The 201cm tall Victorian has come a long way since the start of the 2022 season but might be better suited to a role as the second ruckman behind a standout No.1. And with Williams recruited as a player that can also play forward, the Eagles may see him as a better fit for sharing his time between the forward 50 and centre square.
As discussed, the Eagles can push their chips in on Williams being the man to lead the club's midfield going forward, or, at least tread water for another 12 months to see just how high he can fly.
Jamieson has mostly been used as a tall defender in his 13 games so far, while Williams was drafted as a forward that can pinch-hit in the ruck and has done so in his nine appearances at AFL level.
Barnett, a first-year Eagle from South Australia, looms as Bailey Williams' biggest contender though, taken with the 23rd pick in last year's National Draft as the first ruckman in the count.
But much like his fellow ruckmen at the Eagles, Barnett requires time to develop before being deployed as a starting piece for the club. So do West Coast rely on their current ruck stocks for at least another year?
It's no secret West Coast is likely to come calling for Western Australian Tim English throughout next year when his contract nears its end, but the club has to weigh up whether the 2024 free agent is going to be the answer to their list build.
English has flourished this year, enjoying a career-best campaign after learning from an experienced midfield group at Whitten Oval since he first stepped foot into the club. The combination of the Dogs' patience in English's development and the tutelage from their leaders in Marcus Bontempelli and Tom Liberatore is what has all three Dogs players in All-Australian contention this year. The stars have aligned for the club's midfield ensemble in 2023 as English continues to provide silver service to a pair of club greats.
If you were to assume the Eagles swoop on English through free agency next year, he'll turn 28 years old midway through the following season and would be surrounded by a midfield group littered with young onballers still learning their craft. Given where West Coast list sits now, it's unlikely they'll be close to being a top-eight side by then, let alone a contender.
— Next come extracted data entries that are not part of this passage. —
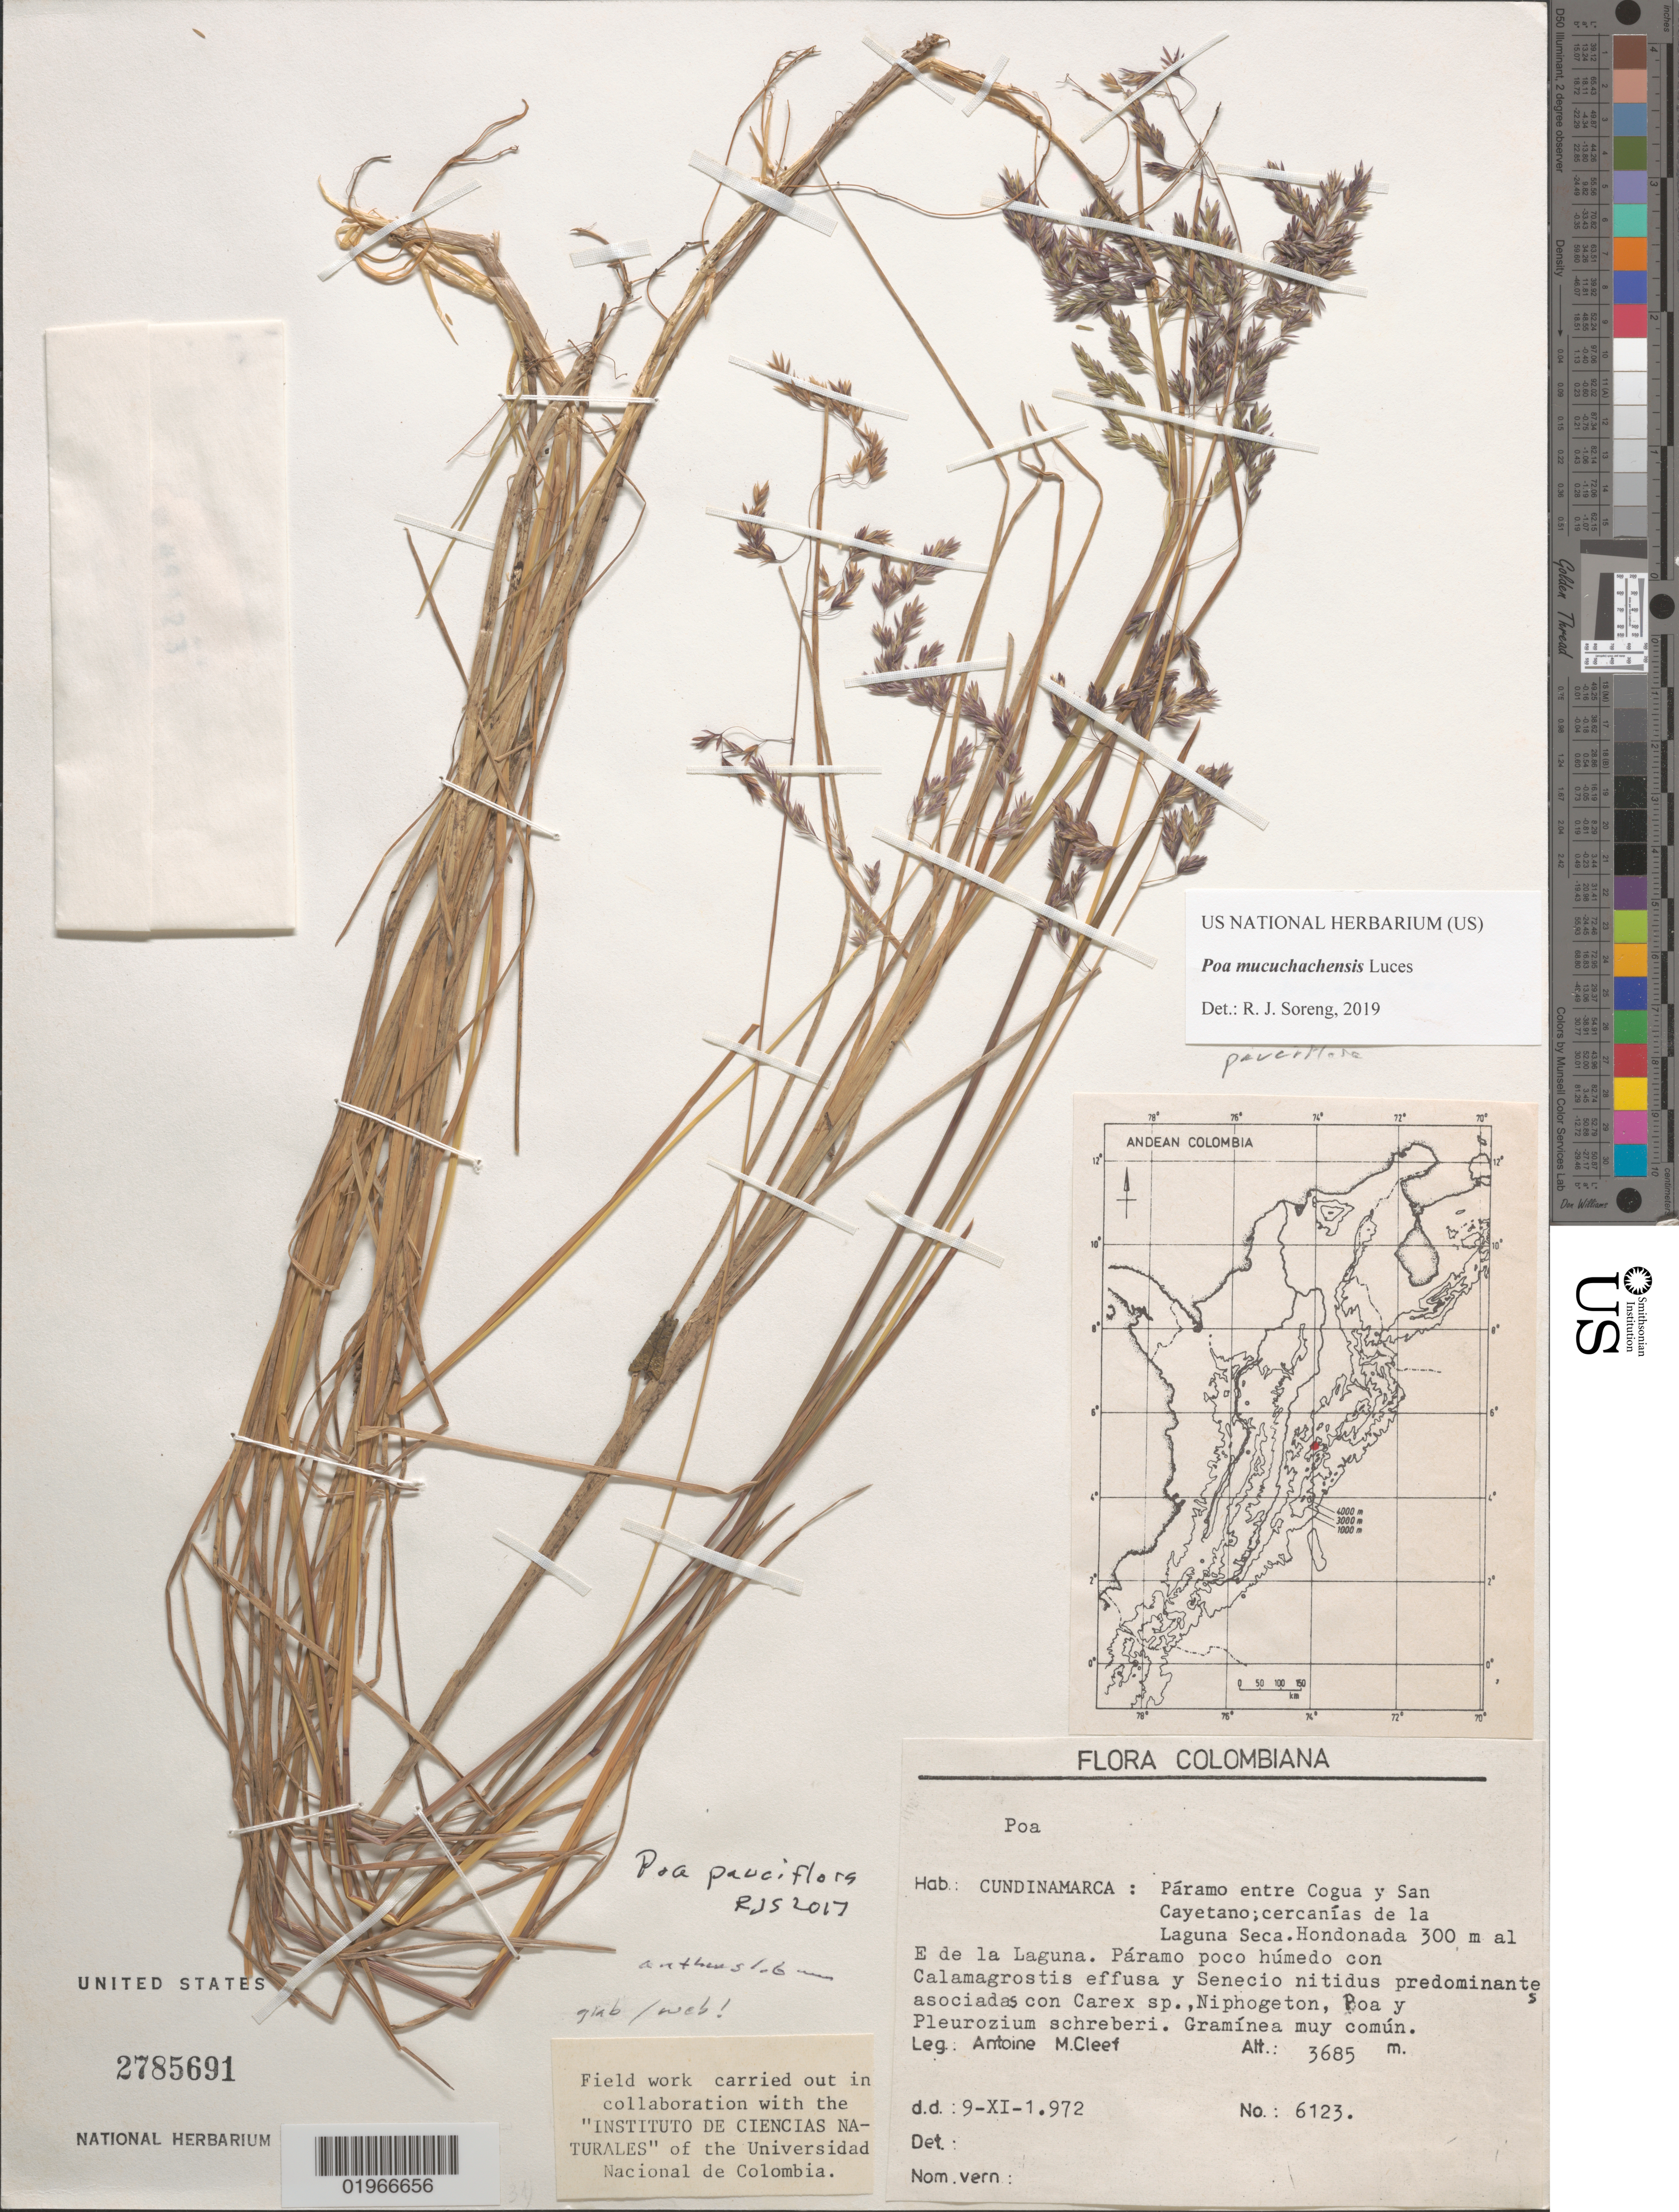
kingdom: Plantae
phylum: Tracheophyta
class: Liliopsida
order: Poales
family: Poaceae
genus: Poa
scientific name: Poa mucuchachensis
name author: Luces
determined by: Soreng, Robert J., Research Associate (BOT), Smithsonian Institution - National Museum of Natural History (UNITED STATES)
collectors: A. M. Cleef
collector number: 6123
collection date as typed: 9-XI-1972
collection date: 1972-11-09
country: Colombia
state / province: Cundinamarca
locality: Páramo entre Cogua y San Cayetano; cercanías de la Laguna Seca.Hondonada 300 m al E de la Laguna.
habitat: Páramo poco húmedo.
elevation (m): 3685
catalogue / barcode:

If anything, it's likely English has surpassed the 30-year barrier by the time the month of September is even mentioned again at Lathlain Park.
West Coast can at least utilise the next 12 months in their rebuild to see what potential upside they may find in Williams or Barnett, perhaps saving the substantial fee English would demand from their salary cap for other areas on their list if either option proves to be fruitful.
Get busy now
It will be important for West Coast to consider filling the large void in their ruck pecking order that falls immediately after Bailey Williams.
While their aforementioned trio of fledgling talls are on standby, the Eagles aren't getting the competition at selection that can push their ruck stocks further.
A cheaper, experienced and durable second ruckman to slot into the gap could be a catalyst in the Eagles' search for a new No.1 ruck option.
This year's market isn't short of names for the Eagles to consider either.
Sweet is averaging 42.4 hitouts a game, and has 100 more hitouts than any other player in the state league competition, to go along with 12.9 disposals, 4.4 clearances and 5.2 tackles in 2023 to have an equal impact at ground level.
With both English and Rory Lobb ahead of Sweet in the Kennel queue, coupled with Sweet's expiring contract, the 25-year-old could be the perfect target for the Eagles who can place pressure on Williams' spot each week.
Unlikely to cost significant draft capital, wanting greater opportunities and with a string of full seasons in the VFL under his belt, Sweet could be the perfect fit for West Coast's immediate list plans.
Another ruckman to consider that fits the bill includes GWS' Matt Flynn, who had the upper hand over Williams in Round 2 this year before seeing his spot in the Giants' senior side fall to breakout big man Kieren Briggs.
Able to get the best out of their senior ruck stocks now by adding a new face while also giving an emerging talent like Barnett time to develop could be a move that pays off long-term and suits the timing of the Eagles' rise back toward the top.